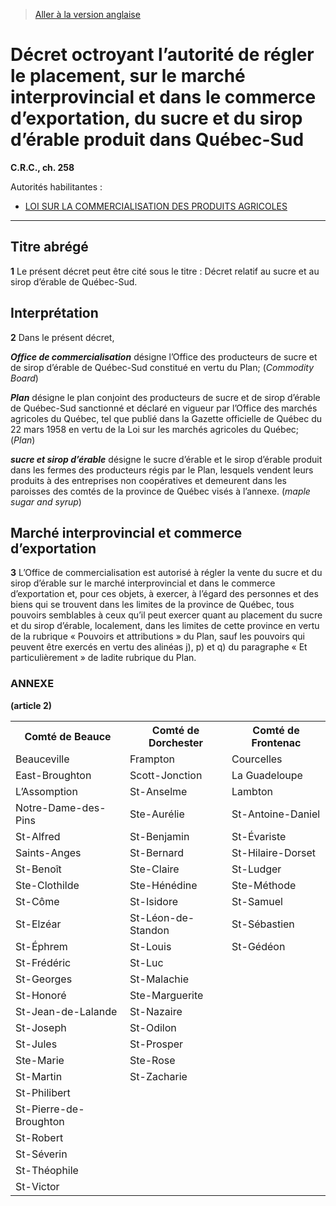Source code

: > [Aller à la version anglaise](/en/Regulations/Consolidated%20Regulations%20of%20Canada/201-300/C.R.C.,%20c.%20258.md)

# Décret octroyant l’autorité de régler le placement, sur le marché interprovincial et dans le commerce d’exportation, du sucre et du sirop d’érable produit dans Québec-Sud

**C.R.C., ch. 258**

Autorités habilitantes : 
- [LOI SUR LA COMMERCIALISATION DES PRODUITS AGRICOLES](/fr/Lois/Lois%20révisées%20du%20Canada/A/A-6.md)

----------



## Titre abrégé


**1** Le présent décret peut être cité sous le titre : Décret relatif au sucre et au sirop d’érable de Québec-Sud.




## Interprétation


**2** Dans le présent décret,

***Office de commercialisation*** désigne l’Office des producteurs de sucre et de sirop d’érable de Québec-Sud constitué en vertu du Plan; (*Commodity Board*)

***Plan*** désigne le plan conjoint des producteurs de sucre et de sirop d’érable de Québec-Sud sanctionné et déclaré en vigueur par l’Office des marchés agricoles du Québec, tel que publié dans la Gazette officielle de Québec du 22 mars 1958 en vertu de la Loi sur les marchés agricoles du Québec; (*Plan*)

***sucre et sirop d’érable*** désigne le sucre d’érable et le sirop d’érable produit dans les fermes des producteurs régis par le Plan, lesquels vendent leurs produits à des entreprises non coopératives et demeurent dans les paroisses des comtés de la province de Québec visés à l’annexe. (*maple sugar and syrup*)




## Marché interprovincial et commerce d’exportation


**3** L’Office de commercialisation est autorisé à régler la vente du sucre et du sirop d’érable sur le marché interprovincial et dans le commerce d’exportation et, pour ces objets, à exercer, à l’égard des personnes et des biens qui se trouvent dans les limites de la province de Québec, tous pouvoirs semblables à ceux qu’il peut exercer quant au placement du sucre et du sirop d’érable, localement, dans les limites de cette province en vertu de la rubrique « Pouvoirs et attributions » du Plan, sauf les pouvoirs qui peuvent être exercés en vertu des alinéas j), p) et q) du paragraphe « Et particulièrement » de ladite rubrique du Plan.




### **ANNEXE** 
**(article 2)**
<table>
<tr>
<th>Comté de Beauce</th>
<th>Comté de Dorchester</th>
<th>Comté de Frontenac</th>
</tr>
<tr>
<td>Beauceville</td>
<td>Frampton</td>
<td>Courcelles</td>
</tr>
<tr>
<td>East-Broughton</td>
<td>Scott-Jonction</td>
<td>La Guadeloupe</td>
</tr>
<tr>
<td>L’Assomption</td>
<td>St-Anselme</td>
<td>Lambton</td>
</tr>
<tr>
<td>Notre-Dame-des-Pins</td>
<td>Ste-Aurélie</td>
<td>St-Antoine-Daniel</td>
</tr>
<tr>
<td>St-Alfred</td>
<td>St-Benjamin</td>
<td>St-Évariste</td>
</tr>
<tr>
<td>Saints-Anges</td>
<td>St-Bernard</td>
<td>St-Hilaire-Dorset</td>
</tr>
<tr>
<td>St-Benoît</td>
<td>Ste-Claire</td>
<td>St-Ludger</td>
</tr>
<tr>
<td>Ste-Clothilde</td>
<td>Ste-Hénédine</td>
<td>Ste-Méthode</td>
</tr>
<tr>
<td>St-Côme</td>
<td>St-Isidore</td>
<td>St-Samuel</td>
</tr>
<tr>
<td>St-Elzéar</td>
<td>St-Léon-de-Standon</td>
<td>St-Sébastien</td>
</tr>
<tr>
<td>St-Éphrem</td>
<td>St-Louis</td>
<td>St-Gédéon</td>
</tr>
<tr>
<td>St-Frédéric</td>
<td>St-Luc</td>
<td></td>
</tr>
<tr>
<td>St-Georges</td>
<td>St-Malachie</td>
<td></td>
</tr>
<tr>
<td>St-Honoré</td>
<td>Ste-Marguerite</td>
<td></td>
</tr>
<tr>
<td>St-Jean-de-Lalande</td>
<td>St-Nazaire</td>
<td></td>
</tr>
<tr>
<td>St-Joseph</td>
<td>St-Odilon</td>
<td></td>
</tr>
<tr>
<td>St-Jules</td>
<td>St-Prosper</td>
<td></td>
</tr>
<tr>
<td>Ste-Marie</td>
<td>Ste-Rose</td>
<td></td>
</tr>
<tr>
<td>St-Martin</td>
<td>St-Zacharie</td>
<td></td>
</tr>
<tr>
<td>St-Philibert</td>
<td></td>
<td></td>
</tr>
<tr>
<td>St-Pierre-de-Broughton</td>
<td></td>
<td></td>
</tr>
<tr>
<td>St-Robert</td>
<td></td>
<td></td>
</tr>
<tr>
<td>St-Séverin</td>
<td></td>
<td></td>
</tr>
<tr>
<td>St-Théophile</td>
<td></td>
<td></td>
</tr>
<tr>
<td>St-Victor</td>
<td></td>
<td></td>
</tr>
</table>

WHAT THE EXERCISE ASKS:
Reproduce the material word for word, minus the images.

RESPONSE:
Source code

: > [Aller à la version anglaise](/en/Regulations/Consolidated%20Regulations%20of%20Canada/201-300/C.R.C.,%20c.%20258.md)

# Décret octroyant l’autorité de régler le placement, sur le marché interprovincial et dans le commerce d’exportation, du sucre et du sirop d’érable produit dans Québec-Sud

**C.R.C., ch. 258**

Autorités habilitantes : 
- [LOI SUR LA COMMERCIALISATION DES PRODUITS AGRICOLES](/fr/Lois/Lois%20révisées%20du%20Canada/A/A-6.md)

----------



## Titre abrégé


**1** Le présent décret peut être cité sous le titre : Décret relatif au sucre et au sirop d’érable de Québec-Sud.




## Interprétation


**2** Dans le présent décret,

***Office de commercialisation*** désigne l’Office des producteurs de sucre et de sirop d’érable de Québec-Sud constitué en vertu du Plan; (*Commodity Board*)

***Plan*** désigne le plan conjoint des producteurs de sucre et de sirop d’érable de Québec-Sud sanctionné et déclaré en vigueur par l’Office des marchés agricoles du Québec, tel que publié dans la Gazette officielle de Québec du 22 mars 1958 en vertu de la Loi sur les marchés agricoles du Québec; (*Plan*)

***sucre et sirop d’érable*** désigne le sucre d’érable et le sirop d’érable produit dans les fermes des producteurs régis par le Plan, lesquels vendent leurs produits à des entreprises non coopératives et demeurent dans les paroisses des comtés de la province de Québec visés à l’annexe. (*maple sugar and syrup*)




## Marché interprovincial et commerce d’exportation


**3** L’Office de commercialisation est autorisé à régler la vente du sucre et du sirop d’érable sur le marché interprovincial et dans le commerce d’exportation et, pour ces objets, à exercer, à l’égard des personnes et des biens qui se trouvent dans les limites de la province de Québec, tous pouvoirs semblables à ceux qu’il peut exercer quant au placement du sucre et du sirop d’érable, localement, dans les limites de cette province en vertu de la rubrique « Pouvoirs et attributions » du Plan, sauf les pouvoirs qui peuvent être exercés en vertu des alinéas j), p) et q) du paragraphe « Et particulièrement » de ladite rubrique du Plan.




### **ANNEXE** 
**(article 2)**
<table>
<tr>
<th>Comté de Beauce</th>
<th>Comté de Dorchester</th>
<th>Comté de Frontenac</th>
</tr>
<tr>
<td>Beauceville</td>
<td>Frampton</td>
<td>Courcelles</td>
</tr>
<tr>
<td>East-Broughton</td>
<td>Scott-Jonction</td>
<td>La Guadeloupe</td>
</tr>
<tr>
<td>L’Assomption</td>
<td>St-Anselme</td>
<td>Lambton</td>
</tr>
<tr>
<td>Notre-Dame-des-Pins</td>
<td>Ste-Aurélie</td>
<td>St-Antoine-Daniel</td>
</tr>
<tr>
<td>St-Alfred</td>
<td>St-Benjamin</td>
<td>St-Évariste</td>
</tr>
<tr>
<td>Saints-Anges</td>
<td>St-Bernard</td>
<td>St-Hilaire-Dorset</td>
</tr>
<tr>
<td>St-Benoît</td>
<td>Ste-Claire</td>
<td>St-Ludger</td>
</tr>
<tr>
<td>Ste-Clothilde</td>
<td>Ste-Hénédine</td>
<td>Ste-Méthode</td>
</tr>
<tr>
<td>St-Côme</td>
<td>St-Isidore</td>
<td>St-Samuel</td>
</tr>
<tr>
<td>St-Elzéar</td>
<td>St-Léon-de-Standon</td>
<td>St-Sébastien</td>
</tr>
<tr>
<td>St-Éphrem</td>
<td>St-Louis</td>
<td>St-Gédéon</td>
</tr>
<tr>
<td>St-Frédéric</td>
<td>St-Luc</td>
<td></td>
</tr>
<tr>
<td>St-Georges</td>
<td>St-Malachie</td>
<td></td>
</tr>
<tr>
<td>St-Honoré</td>
<td>Ste-Marguerite</td>
<td></td>
</tr>
<tr>
<td>St-Jean-de-Lalande</td>
<td>St-Nazaire</td>
<td></td>
</tr>
<tr>
<td>St-Joseph</td>
<td>St-Odilon</td>
<td></td>
</tr>
<tr>
<td>St-Jules</td>
<td>St-Prosper</td>
<td></td>
</tr>
<tr>
<td>Ste-Marie</td>
<td>Ste-Rose</td>
<td></td>
</tr>
<tr>
<td>St-Martin</td>
<td>St-Zacharie</td>
<td></td>
</tr>
<tr>
<td>St-Philibert</td>
<td></td>
<td></td>
</tr>
<tr>
<td>St-Pierre-de-Broughton</td>
<td></td>
<td></td>
</tr>
<tr>
<td>St-Robert</td>
<td></td>
<td></td>
</tr>
<tr>
<td>St-Séverin</td>
<td></td>
<td></td>
</tr>
<tr>
<td>St-Théophile</td>
<td></td>
<td></td>
</tr>
<tr>
<td>St-Victor</td>
<td></td>
<td></td>
</tr>
</table>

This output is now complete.